In the late 1980s and early 1990s, several groups experimented with OS customization [Bershad et al. 1995; Endo et al. 1996; Engler et al. 1995], performance optimization [Liedtke 1995], and specializing code to improve performance [Mosberger and Peterson 1996; Pu et al. 1988]. The specialization approach produced two interesting OS synthesis projects: The Synthesis Kernel [Pu et al. 1988] and Scout [Mosberger and Peterson 1996], both of which were based on the observation that OSes must handle all cases, although the vast majority of the time they are executing specific cases, where many of the decisions throughout a code path are determined a priori by system call parameter values. Creating versions of these code paths specialized to a given parameter improves performance. The Synthesis Kernel was custom-built to support this kind of synthesis. Scout took a similar approach, synthesizing fast-path implementations for network functionality.
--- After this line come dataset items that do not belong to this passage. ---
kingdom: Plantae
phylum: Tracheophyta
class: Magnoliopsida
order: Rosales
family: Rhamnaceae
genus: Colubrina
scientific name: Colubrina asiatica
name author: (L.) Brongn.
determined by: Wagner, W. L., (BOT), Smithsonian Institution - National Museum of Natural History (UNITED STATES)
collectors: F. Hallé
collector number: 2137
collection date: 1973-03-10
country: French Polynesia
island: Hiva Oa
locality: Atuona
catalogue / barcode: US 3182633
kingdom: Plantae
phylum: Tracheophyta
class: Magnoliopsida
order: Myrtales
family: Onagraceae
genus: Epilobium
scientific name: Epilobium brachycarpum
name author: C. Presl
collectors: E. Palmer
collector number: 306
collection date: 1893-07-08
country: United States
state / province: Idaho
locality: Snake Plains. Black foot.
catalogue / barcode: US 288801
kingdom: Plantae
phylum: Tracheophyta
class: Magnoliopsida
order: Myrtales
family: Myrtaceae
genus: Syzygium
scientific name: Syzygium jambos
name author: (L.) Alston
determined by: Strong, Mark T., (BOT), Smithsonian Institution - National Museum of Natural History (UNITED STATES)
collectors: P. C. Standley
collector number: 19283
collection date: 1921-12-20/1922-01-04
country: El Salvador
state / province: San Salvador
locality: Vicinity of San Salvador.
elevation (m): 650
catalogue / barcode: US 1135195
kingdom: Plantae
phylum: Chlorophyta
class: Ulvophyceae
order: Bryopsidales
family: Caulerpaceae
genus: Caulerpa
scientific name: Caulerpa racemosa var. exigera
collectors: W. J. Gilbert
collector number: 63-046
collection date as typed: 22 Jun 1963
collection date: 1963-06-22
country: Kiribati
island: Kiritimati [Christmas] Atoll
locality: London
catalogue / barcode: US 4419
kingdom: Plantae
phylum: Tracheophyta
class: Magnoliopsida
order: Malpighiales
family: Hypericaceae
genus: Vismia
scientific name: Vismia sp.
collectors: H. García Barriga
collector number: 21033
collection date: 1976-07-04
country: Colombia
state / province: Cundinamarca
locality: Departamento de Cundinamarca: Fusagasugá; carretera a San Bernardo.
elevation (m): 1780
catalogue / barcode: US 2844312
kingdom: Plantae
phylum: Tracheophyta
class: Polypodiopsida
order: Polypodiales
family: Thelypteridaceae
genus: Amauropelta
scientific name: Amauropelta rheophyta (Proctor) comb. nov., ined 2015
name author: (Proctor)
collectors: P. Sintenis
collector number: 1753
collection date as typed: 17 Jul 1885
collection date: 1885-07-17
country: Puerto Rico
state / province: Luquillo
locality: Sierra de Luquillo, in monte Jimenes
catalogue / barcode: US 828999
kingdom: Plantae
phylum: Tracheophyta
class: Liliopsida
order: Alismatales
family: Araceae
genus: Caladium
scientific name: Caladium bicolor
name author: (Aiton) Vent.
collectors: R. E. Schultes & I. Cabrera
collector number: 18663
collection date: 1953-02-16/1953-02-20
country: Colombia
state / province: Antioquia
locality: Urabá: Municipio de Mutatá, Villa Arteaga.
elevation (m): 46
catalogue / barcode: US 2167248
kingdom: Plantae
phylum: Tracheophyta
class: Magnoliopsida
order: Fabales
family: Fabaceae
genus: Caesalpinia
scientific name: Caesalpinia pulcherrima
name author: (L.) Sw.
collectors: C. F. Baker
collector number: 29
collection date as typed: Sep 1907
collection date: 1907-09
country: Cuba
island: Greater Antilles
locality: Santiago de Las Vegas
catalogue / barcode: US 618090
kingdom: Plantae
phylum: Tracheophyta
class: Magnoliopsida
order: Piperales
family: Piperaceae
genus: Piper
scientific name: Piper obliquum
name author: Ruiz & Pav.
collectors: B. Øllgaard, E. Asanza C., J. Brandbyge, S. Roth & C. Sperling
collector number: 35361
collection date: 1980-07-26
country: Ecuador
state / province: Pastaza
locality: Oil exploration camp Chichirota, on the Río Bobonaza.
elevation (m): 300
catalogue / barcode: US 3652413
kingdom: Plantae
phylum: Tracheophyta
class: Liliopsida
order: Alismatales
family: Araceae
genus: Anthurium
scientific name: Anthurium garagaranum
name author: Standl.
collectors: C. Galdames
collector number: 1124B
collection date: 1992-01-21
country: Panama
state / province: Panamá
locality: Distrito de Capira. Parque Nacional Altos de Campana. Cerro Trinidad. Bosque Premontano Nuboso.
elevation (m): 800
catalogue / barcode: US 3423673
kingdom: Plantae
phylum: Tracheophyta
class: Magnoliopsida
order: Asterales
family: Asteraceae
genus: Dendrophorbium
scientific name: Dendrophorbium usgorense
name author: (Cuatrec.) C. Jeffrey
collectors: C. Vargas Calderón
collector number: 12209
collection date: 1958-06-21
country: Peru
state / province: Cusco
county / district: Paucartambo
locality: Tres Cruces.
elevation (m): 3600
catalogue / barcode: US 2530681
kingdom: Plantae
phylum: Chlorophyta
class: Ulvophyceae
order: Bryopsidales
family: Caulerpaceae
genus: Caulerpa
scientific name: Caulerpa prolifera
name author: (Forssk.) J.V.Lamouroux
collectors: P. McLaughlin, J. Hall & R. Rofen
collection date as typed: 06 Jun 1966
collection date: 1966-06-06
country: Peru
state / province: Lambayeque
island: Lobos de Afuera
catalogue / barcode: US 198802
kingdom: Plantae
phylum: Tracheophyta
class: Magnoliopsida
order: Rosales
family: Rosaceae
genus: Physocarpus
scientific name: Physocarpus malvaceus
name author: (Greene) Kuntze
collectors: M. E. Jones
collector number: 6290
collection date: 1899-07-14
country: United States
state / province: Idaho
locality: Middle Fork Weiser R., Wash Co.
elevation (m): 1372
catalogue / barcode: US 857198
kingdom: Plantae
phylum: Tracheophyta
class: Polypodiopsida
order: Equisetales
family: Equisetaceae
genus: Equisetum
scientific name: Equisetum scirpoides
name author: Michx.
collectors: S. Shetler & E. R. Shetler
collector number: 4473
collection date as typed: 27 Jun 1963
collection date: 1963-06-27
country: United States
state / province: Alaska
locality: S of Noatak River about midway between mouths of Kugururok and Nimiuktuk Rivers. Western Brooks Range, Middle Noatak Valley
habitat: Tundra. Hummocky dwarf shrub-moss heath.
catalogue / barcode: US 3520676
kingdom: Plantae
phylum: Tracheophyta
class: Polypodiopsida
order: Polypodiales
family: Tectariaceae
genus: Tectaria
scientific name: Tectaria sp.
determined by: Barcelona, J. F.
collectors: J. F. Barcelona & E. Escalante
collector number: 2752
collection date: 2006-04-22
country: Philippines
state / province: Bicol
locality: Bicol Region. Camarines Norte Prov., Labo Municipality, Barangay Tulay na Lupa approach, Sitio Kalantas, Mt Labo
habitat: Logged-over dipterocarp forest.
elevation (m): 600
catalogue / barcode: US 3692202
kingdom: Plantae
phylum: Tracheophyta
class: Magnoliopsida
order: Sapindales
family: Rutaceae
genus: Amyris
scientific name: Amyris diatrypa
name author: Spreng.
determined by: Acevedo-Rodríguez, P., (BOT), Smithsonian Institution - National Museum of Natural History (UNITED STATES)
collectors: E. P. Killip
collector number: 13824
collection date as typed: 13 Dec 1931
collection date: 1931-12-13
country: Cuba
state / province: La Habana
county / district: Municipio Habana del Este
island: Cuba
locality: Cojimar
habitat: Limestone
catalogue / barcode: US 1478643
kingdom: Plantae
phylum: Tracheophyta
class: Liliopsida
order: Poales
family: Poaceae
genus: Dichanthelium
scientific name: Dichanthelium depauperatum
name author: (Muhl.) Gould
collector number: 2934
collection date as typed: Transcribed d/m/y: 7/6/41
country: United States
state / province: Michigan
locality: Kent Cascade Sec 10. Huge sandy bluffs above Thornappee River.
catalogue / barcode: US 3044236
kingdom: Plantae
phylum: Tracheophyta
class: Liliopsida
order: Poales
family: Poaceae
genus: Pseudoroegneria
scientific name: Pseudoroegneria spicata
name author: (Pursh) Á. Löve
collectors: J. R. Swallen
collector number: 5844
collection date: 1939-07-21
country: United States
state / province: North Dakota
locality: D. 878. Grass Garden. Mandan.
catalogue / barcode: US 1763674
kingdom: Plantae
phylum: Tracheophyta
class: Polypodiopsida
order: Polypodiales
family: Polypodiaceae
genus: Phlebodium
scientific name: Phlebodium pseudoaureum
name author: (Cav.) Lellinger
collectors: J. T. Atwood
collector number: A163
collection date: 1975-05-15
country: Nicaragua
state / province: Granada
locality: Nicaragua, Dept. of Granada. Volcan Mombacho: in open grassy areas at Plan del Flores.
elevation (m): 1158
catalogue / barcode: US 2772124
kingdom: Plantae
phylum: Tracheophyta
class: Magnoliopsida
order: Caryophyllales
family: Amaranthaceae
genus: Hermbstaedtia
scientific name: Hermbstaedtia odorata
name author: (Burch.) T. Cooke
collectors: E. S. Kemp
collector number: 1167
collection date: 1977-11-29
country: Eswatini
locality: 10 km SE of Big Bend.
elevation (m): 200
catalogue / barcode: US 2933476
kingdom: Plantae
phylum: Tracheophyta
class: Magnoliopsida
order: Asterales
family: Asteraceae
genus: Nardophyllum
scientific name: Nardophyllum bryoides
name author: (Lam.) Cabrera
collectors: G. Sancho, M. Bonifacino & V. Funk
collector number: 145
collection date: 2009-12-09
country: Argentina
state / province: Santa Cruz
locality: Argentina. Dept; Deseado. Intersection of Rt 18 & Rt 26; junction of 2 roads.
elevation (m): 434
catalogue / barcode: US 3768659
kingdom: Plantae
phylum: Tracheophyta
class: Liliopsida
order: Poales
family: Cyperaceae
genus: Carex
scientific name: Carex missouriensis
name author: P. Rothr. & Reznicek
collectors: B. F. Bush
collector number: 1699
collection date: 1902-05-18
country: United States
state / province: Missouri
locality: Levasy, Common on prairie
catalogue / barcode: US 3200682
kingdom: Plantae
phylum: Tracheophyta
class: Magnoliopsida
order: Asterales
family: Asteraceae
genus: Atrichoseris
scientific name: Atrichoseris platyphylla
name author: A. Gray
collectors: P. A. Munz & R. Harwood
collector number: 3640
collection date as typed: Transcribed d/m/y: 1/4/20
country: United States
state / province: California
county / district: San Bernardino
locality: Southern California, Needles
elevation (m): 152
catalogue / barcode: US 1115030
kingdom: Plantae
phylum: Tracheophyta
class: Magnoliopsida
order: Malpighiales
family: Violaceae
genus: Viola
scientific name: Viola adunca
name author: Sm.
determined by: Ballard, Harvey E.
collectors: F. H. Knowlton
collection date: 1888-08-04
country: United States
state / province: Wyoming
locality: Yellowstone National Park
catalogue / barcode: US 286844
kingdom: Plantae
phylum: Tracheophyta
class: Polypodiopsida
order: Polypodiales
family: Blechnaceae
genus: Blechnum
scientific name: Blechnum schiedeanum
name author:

The Synthesis Kernel and Scout both differ from Aquarium in two ways. First, they create customized code paths from existing general components, which differs from Aquarium’s synthesis using high-level, machine-independent specifications. Second, they perform runtime synthesis, relying on knowing specific parameter values. These approaches are orthogonal to ours; it is possible to combine such runtime approaches with modern program synthesis techniques.

More recently, Termite [Ryzhyk et al. 2009] and Termite-2 [Ryzhyk et al. 2014] synthesize device drivers. These use a different approach to synthesis (reactive synthesis rather than CEGIS) and synthesize to a C subset rather than assembly. More importantly, though, they concentrate on figuring out what to do, that is, what sequence of state changes to make, whereas our work concentrates primarily on figuring out how to make state changes, that is, the exact assembly instructions. One could imagine a system where something akin to Cassiopea figured out how to issue the device state changes directed by Termite-2, or where something akin to Termite-2 was used to figure out the specifications for the assembly code blocks Cassiopea generates. Thus this work is complementary to ours.